For more phytochemical details and references see — R. HEGNAUER.

Embryology

Apart from several species of Ulmus and Holoptelea very little is known about the sporogenesis and embryogenesis of the Ulmaceae. From a very limited information so far published it appears that the anthers are initially tetrasporangiate but become bisporangiate just before anthesis through the breakdown of the adjoining wall between the locules. The anther-wall development conforms with the so-called basic-type in which the parietal cells divide both anticlinally and periclinally to form the endothesium layer, two (Trema and Ulmus) or three to four (Holoptelea integrifolia) middle-layers and glandular tapetum. Simultaneous cytokinesis in the microspore mother-cells follows meiosis and as a result the pollen grains are initially arranged in either tetrahedral or decussate tetrads.

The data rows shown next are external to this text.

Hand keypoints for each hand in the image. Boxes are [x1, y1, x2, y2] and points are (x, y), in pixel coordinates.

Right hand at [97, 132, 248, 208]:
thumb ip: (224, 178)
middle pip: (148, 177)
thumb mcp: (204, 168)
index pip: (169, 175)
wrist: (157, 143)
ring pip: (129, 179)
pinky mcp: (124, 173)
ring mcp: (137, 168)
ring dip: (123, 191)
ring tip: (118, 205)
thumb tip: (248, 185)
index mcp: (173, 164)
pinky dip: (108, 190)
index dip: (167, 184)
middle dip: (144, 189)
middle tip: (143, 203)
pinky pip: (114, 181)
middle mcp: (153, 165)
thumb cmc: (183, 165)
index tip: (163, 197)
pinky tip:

At anthesis the pollen grains are either 2-celled (Holoptelea and Trema) or 3-celled (Ulmus). In Celtis, Holoptelea and Trema up to 80% of the pollen grains produced are sterile or imperfectly developed. The ovule is anatropous to hemianatropous, bitegmic, crassinucellar or tenuinucellar (in a few species of Ulmus) with the micropyle formed by both integuments (Celtis and Trema) or by the inner integument only (Holoptelea and Ulmus). In Holoptelea and Trema the megaspore mother-cell divides into 4 daughter cells arranged in a linear tetrad, and of these only the chalazal megaspore develops into Polygonum-type of embryo-sac. In Ulmus, however, the embryo-sac is tetrasporic and either belongs to Adoxa- or Drusa-typz or variation of these two types with 4-12 antipodal cells. The pollen tube enters the ovule either through the micropyle, the integuments or the chalaza. Endosperm formation is nuclear and the tissue is either diploid or triploid and later becomes cellular. Embryo development conforms with the Onagrad-type in Holoptelea and Solanad-type in Ulmus. Polyembryony is a common phenomenon, especially in Ulmus. The mature embryo is straight with broad, flat or planoconvex, equal or slightly unequal cotyledons in Holoptelea, Planera, Phyllostylon, Ulmus, and Zelkova, or curved with ascending hypocotyle and narrow, incurved or induplicate-plicate or variously folded cotyledons which are mostly unequal in length in Ampelocera, Aphananthe, Celtis, Gironniera, Parasponia, Pteroceltis and Trema.